LD50 oral rat = 300-2000 mg/Kg bw.

Executive summary:

Based on the effects observed in the test, the LD50 value is 300 -2000 mg/kg bw. The substance needs to be classified as Acute Tox. Oral 4, H302 (Harmful if swallowed) based on the criteria in the Regulation (EC) No. 1272/2008.

Endpoint conclusion

Endpoint conclusion:

no adverse effect observed

Acute toxicity: via inhalation route

Endpoint conclusion

Endpoint conclusion:

no study available

Acute toxicity: via dermal route

Endpoint conclusion

Endpoint conclusion:

no study available

Additional information

Based on the test result for acute oral toxicity, the tested substance is considered as harmful for oral route with a LD50 between 300 and 2000 mg/kg bw.
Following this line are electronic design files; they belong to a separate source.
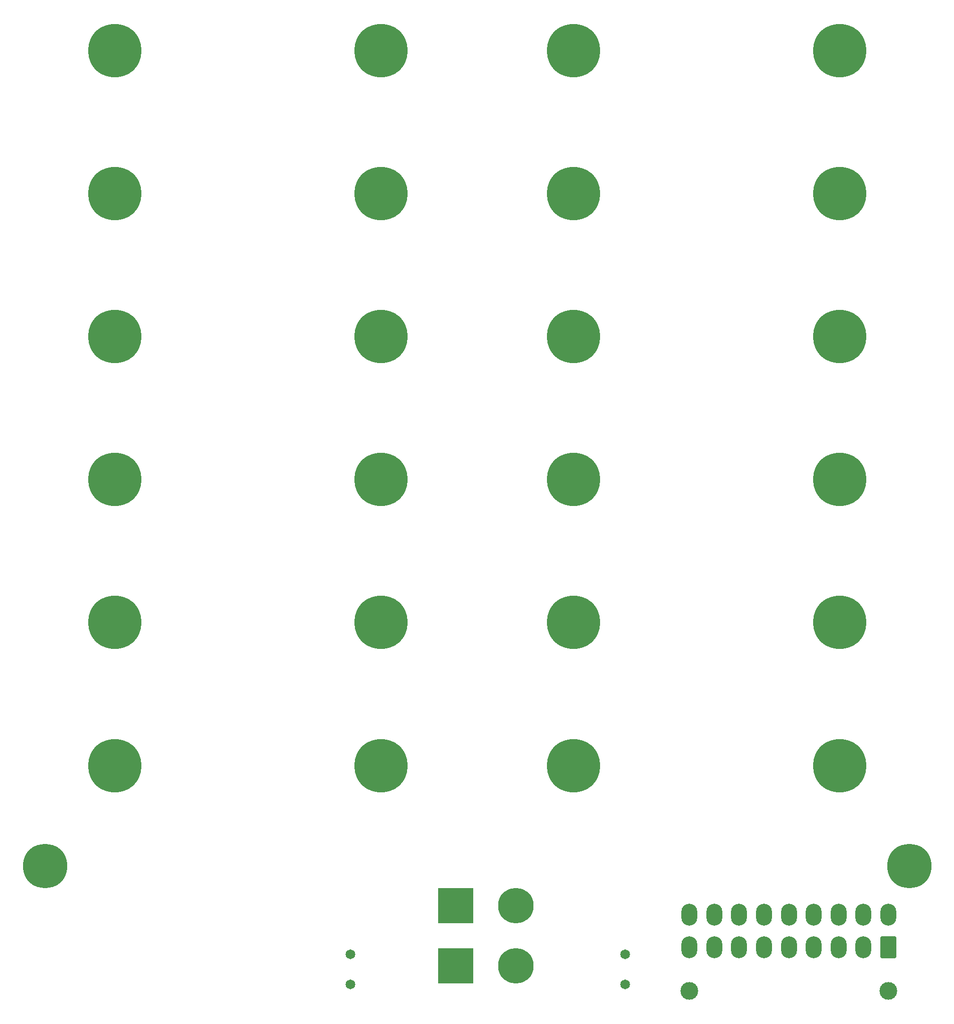
<source format=gts>
G04 #@! TF.GenerationSoftware,KiCad,Pcbnew,(6.0.8-1)-1*
G04 #@! TF.CreationDate,2023-03-04T15:57:30-08:00*
G04 #@! TF.ProjectId,URBAN_CELL_BOARD,55524241-4e5f-4434-954c-4c5f424f4152,rev?*
G04 #@! TF.SameCoordinates,Original*
G04 #@! TF.FileFunction,Soldermask,Top*
G04 #@! TF.FilePolarity,Negative*
%FSLAX46Y46*%
G04 Gerber Fmt 4.6, Leading zero omitted, Abs format (unit mm)*
G04 Created by KiCad (PCBNEW (6.0.8-1)-1) date 2023-03-04 15:57:30*
%MOMM*%
%LPD*%
G01*
G04 APERTURE LIST*
G04 Aperture macros list*
%AMRoundRect*
0 Rectangle with rounded corners*
0 $1 Rounding radius*
0 $2 $3 $4 $5 $6 $7 $8 $9 X,Y pos of 4 corners*
0 Add a 4 corners polygon primitive as box body*
4,1,4,$2,$3,$4,$5,$6,$7,$8,$9,$2,$3,0*
0 Add four circle primitives for the rounded corners*
1,1,$1+$1,$2,$3*
1,1,$1+$1,$4,$5*
1,1,$1+$1,$6,$7*
1,1,$1+$1,$8,$9*
0 Add four rect primitives between the rounded corners*
20,1,$1+$1,$2,$3,$4,$5,0*
20,1,$1+$1,$4,$5,$6,$7,0*
20,1,$1+$1,$6,$7,$8,$9,0*
20,1,$1+$1,$8,$9,$2,$3,0*%
G04 Aperture macros list end*
%ADD10C,9.000000*%
%ADD11R,6.000000X6.000000*%
%ADD12C,6.000000*%
%ADD13C,3.000000*%
%ADD14RoundRect,0.250001X1.099999X1.599999X-1.099999X1.599999X-1.099999X-1.599999X1.099999X-1.599999X0*%
%ADD15O,2.700000X3.700000*%
%ADD16C,1.650000*%
%ADD17C,7.500000*%
G04 APERTURE END LIST*
D10*
X148629000Y-119750000D03*
X103689000Y-119750000D03*
X226129000Y-119750000D03*
X181189000Y-119750000D03*
X148629000Y-143884000D03*
X103689000Y-143884000D03*
X226129000Y-168018000D03*
X181189000Y-168018000D03*
D11*
X161290000Y-274217500D03*
X161290000Y-264057500D03*
D12*
X171450000Y-274217500D03*
X171450000Y-264057500D03*
D13*
X234315000Y-278445000D03*
X200715000Y-278445000D03*
D14*
X234315000Y-271145000D03*
D15*
X230115000Y-271145000D03*
X225915000Y-271145000D03*
X221715000Y-271145000D03*
X217515000Y-271145000D03*
X213315000Y-271145000D03*
X209115000Y-271145000D03*
X204915000Y-271145000D03*
X200715000Y-271145000D03*
X234315000Y-265645000D03*
X230115000Y-265645000D03*
X225915000Y-265645000D03*
X221715000Y-265645000D03*
X217515000Y-265645000D03*
X213315000Y-265645000D03*
X209115000Y-265645000D03*
X204915000Y-265645000D03*
X200715000Y-265645000D03*
D16*
X189865000Y-272270000D03*
X189865000Y-277350000D03*
D10*
X148629000Y-192153000D03*
X103689000Y-192153000D03*
X226129000Y-192153000D03*
X181189000Y-192153000D03*
X148629000Y-168018000D03*
X103689000Y-168018000D03*
X226129000Y-216287000D03*
X181189000Y-216287000D03*
D17*
X237879000Y-257421000D03*
D10*
X148629000Y-240421000D03*
X103689000Y-240421000D03*
D16*
X143510000Y-272270000D03*
X143510000Y-277350000D03*
D10*
X226129000Y-240421000D03*
X181189000Y-240421000D03*
D17*
X91879000Y-257421000D03*
D10*
X148629000Y-216287000D03*
X103689000Y-216287000D03*
X226129000Y-143884000D03*
X181189000Y-143884000D03*
M02*

</source>
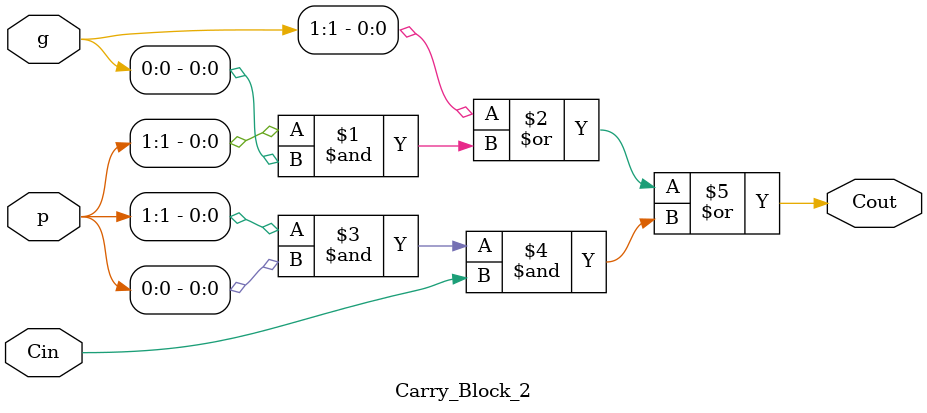
<source format=v>
`timescale 1ns / 1ps

module Carry_Block_2(
    output Cout,
    input [7:0] p,
    input [7:0] g,
    input Cin
    );
    assign Cout = g[1] | (p[1]&g[0]) | (p[1]&p[0]&Cin);
endmodule

</source>
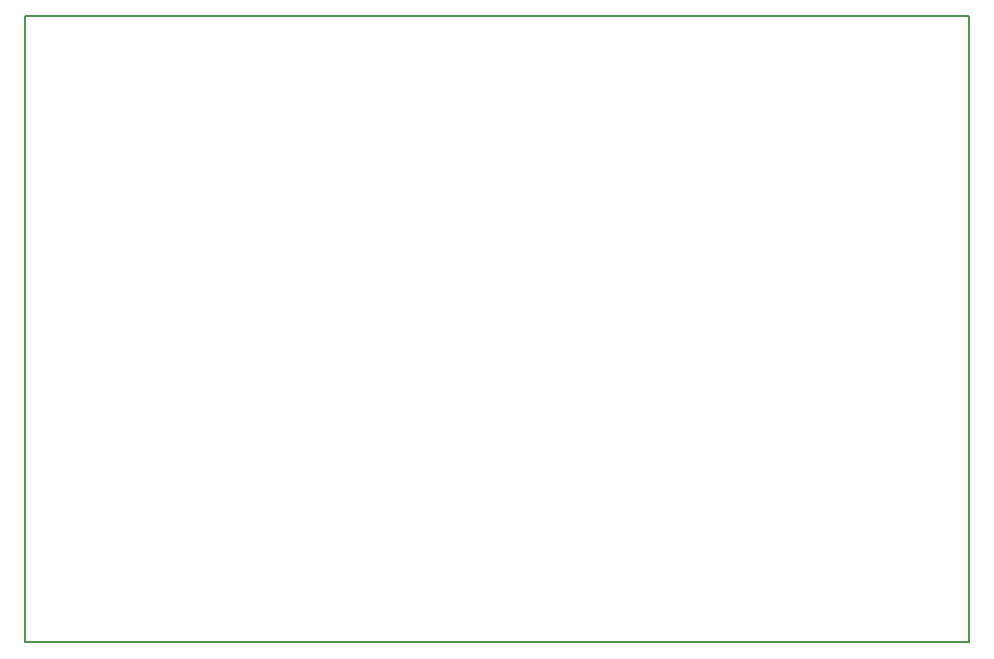
<source format=gbr>
%TF.GenerationSoftware,KiCad,Pcbnew,5.1.9-5.1.9*%
%TF.CreationDate,2021-05-28T23:48:04+02:00*%
%TF.ProjectId,zdroj,7a64726f-6a2e-46b6-9963-61645f706362,rev?*%
%TF.SameCoordinates,Original*%
%TF.FileFunction,Profile,NP*%
%FSLAX46Y46*%
G04 Gerber Fmt 4.6, Leading zero omitted, Abs format (unit mm)*
G04 Created by KiCad (PCBNEW 5.1.9-5.1.9) date 2021-05-28 23:48:04*
%MOMM*%
%LPD*%
G01*
G04 APERTURE LIST*
%TA.AperFunction,Profile*%
%ADD10C,0.150000*%
%TD*%
G04 APERTURE END LIST*
D10*
X98000000Y-36000000D02*
X98000000Y-89000000D01*
X178000000Y-36000000D02*
X98000000Y-36000000D01*
X178000000Y-89000000D02*
X178000000Y-36000000D01*
X98000000Y-89000000D02*
X178000000Y-89000000D01*
M02*

</source>
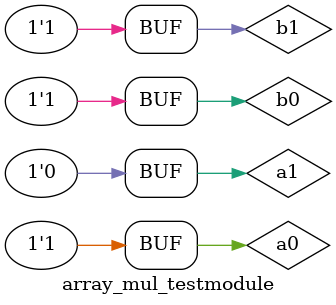
<source format=v>
`include"hf.v"
module array_mul_testmodule();
reg a0,a1,b0,b1;
wire c3,c2,c1,c0;
array_mul test(c3,c2,c1,c0,a0,a1,b0,b1);
initial
begin
$dumpfile("array_mul_test.vcd");
$dumpvars(0,array_mul_testmodule);
end
initial
begin
a0=0;
a1=0;
b0=0;
b1=0;
#10;

a0=0;
a1=1;
b0=0;
b1=0;
#10;

a0=0;
a1=0;
b0=1;
b1=0;
#10;

a0=1;
a1=0;
b0=1;
b1=0;
#10;

a0=1;
a1=1;
b0=1;
b1=1;
#10;

a0=1;
a1=0;
b0=1;
b1=1;
#10;

end
endmodule


</source>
Justification for classification or non-classification

According to the CLP Regulation (EC n. 1272/2008), table 3.1.1, Acute toxicity hazard categories and acute toxicity estimates (ATE) defining the respective categories:

For Acute toxicity oral route:

Category 1: ATE <= 5 mg/kg bw

Category 2: 5 < ATE <= 50 mg/kg bw

Category 3: 50 < ATE <= 300 mg/kg bw

Category 4: 300 < ATE <= 2000 mg/kg bw

The LD50 of the test substance was determined to be between 300 and 2000 mg/kg bw in the test and the test substance needs to be classified for Acute toxicity by oral exposure in category 4 with the hazard statement H302, Harmful if swallowed.